# Record set
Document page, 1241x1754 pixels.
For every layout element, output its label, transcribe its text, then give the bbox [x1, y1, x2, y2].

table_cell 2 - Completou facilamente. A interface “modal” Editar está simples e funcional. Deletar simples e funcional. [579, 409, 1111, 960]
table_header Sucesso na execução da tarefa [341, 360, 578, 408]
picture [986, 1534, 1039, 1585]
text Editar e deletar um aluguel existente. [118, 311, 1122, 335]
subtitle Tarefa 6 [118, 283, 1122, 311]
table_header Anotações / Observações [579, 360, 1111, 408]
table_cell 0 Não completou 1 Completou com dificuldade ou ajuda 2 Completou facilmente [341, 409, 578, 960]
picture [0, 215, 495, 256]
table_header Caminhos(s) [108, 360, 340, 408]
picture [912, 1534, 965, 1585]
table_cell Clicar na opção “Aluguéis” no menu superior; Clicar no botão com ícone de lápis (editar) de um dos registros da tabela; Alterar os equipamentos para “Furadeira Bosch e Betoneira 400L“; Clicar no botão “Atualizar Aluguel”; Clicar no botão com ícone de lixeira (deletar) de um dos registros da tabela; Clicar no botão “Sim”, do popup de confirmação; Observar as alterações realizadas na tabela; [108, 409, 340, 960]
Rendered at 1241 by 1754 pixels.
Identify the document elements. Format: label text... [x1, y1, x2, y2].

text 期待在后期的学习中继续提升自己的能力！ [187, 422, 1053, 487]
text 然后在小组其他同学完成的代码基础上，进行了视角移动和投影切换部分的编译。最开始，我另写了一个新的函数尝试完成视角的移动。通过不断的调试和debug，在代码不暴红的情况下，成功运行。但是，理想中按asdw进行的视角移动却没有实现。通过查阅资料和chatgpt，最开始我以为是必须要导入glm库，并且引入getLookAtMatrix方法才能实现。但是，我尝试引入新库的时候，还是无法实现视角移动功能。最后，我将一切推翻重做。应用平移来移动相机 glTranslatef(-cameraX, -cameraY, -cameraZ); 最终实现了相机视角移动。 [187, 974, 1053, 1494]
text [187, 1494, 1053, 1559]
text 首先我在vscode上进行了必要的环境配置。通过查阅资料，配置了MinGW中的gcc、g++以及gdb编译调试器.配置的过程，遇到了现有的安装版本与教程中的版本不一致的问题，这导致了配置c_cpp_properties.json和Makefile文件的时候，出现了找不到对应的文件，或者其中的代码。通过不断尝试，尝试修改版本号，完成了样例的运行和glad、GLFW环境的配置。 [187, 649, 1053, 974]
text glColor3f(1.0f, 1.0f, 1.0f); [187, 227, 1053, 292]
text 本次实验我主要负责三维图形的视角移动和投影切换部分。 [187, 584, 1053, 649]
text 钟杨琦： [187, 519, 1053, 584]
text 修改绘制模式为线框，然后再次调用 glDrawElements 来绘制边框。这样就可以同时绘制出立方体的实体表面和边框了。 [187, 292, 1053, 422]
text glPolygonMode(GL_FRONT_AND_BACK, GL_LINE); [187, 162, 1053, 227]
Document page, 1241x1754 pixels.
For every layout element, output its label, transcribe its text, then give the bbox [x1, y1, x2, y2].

# Directions
Would you output every line of the listing exactly?

# Solution to this problem
Document page, 1241x1754 pixels.
For every layout element, output its label, transcribe its text, then give the bbox [x1, y1, x2, y2].

table_cell 2 - Completou facilamente. A interface “modal” Editar está simples e funcional. Deletar simples e funcional. [579, 409, 1111, 960]
table_header Sucesso na execução da tarefa [341, 360, 578, 408]
picture [986, 1534, 1039, 1585]
text Editar e deletar um aluguel existente. [118, 311, 1122, 335]
subtitle Tarefa 6 [118, 283, 1122, 311]
table_header Anotações / Observações [579, 360, 1111, 408]
table_cell 0 Não completou 1 Completou com dificuldade ou ajuda 2 Completou facilmente [341, 409, 578, 960]
picture [0, 215, 495, 256]
table_header Caminhos(s) [108, 360, 340, 408]
picture [912, 1534, 965, 1585]
table_cell Clicar na opção “Aluguéis” no menu superior; Clicar no botão com ícone de lápis (editar) de um dos registros da tabela; Alterar os equipamentos para “Furadeira Bosch e Betoneira 400L“; Clicar no botão “Atualizar Aluguel”; Clicar no botão com ícone de lixeira (deletar) de um dos registros da tabela; Clicar no botão “Sim”, do popup de confirmação; Observar as alterações realizadas na tabela; [108, 409, 340, 960]
Rendered at 1241 by 1754 pixels.
Identify the document elements. Format: label text... [x1, y1, x2, y2].

text 期待在后期的学习中继续提升自己的能力！ [187, 422, 1053, 487]
text 然后在小组其他同学完成的代码基础上，进行了视角移动和投影切换部分的编译。最开始，我另写了一个新的函数尝试完成视角的移动。通过不断的调试和debug，在代码不暴红的情况下，成功运行。但是，理想中按asdw进行的视角移动却没有实现。通过查阅资料和chatgpt，最开始我以为是必须要导入glm库，并且引入getLookAtMatrix方法才能实现。但是，我尝试引入新库的时候，还是无法实现视角移动功能。最后，我将一切推翻重做。应用平移来移动相机 glTranslatef(-cameraX, -cameraY, -cameraZ); 最终实现了相机视角移动。 [187, 974, 1053, 1494]
text [187, 1494, 1053, 1559]
text 首先我在vscode上进行了必要的环境配置。通过查阅资料，配置了MinGW中的gcc、g++以及gdb编译调试器.配置的过程，遇到了现有的安装版本与教程中的版本不一致的问题，这导致了配置c_cpp_properties.json和Makefile文件的时候，出现了找不到对应的文件，或者其中的代码。通过不断尝试，尝试修改版本号，完成了样例的运行和glad、GLFW环境的配置。 [187, 649, 1053, 974]
text glColor3f(1.0f, 1.0f, 1.0f); [187, 227, 1053, 292]
text 本次实验我主要负责三维图形的视角移动和投影切换部分。 [187, 584, 1053, 649]
text 钟杨琦： [187, 519, 1053, 584]
text 修改绘制模式为线框，然后再次调用 glDrawElements 来绘制边框。这样就可以同时绘制出立方体的实体表面和边框了。 [187, 292, 1053, 422]
text glPolygonMode(GL_FRONT_AND_BACK, GL_LINE); [187, 162, 1053, 227]
Document page, 1241x1754 pixels.
For every layout element, output its label, transcribe its text, then give the bbox [x1, y1, x2, y2].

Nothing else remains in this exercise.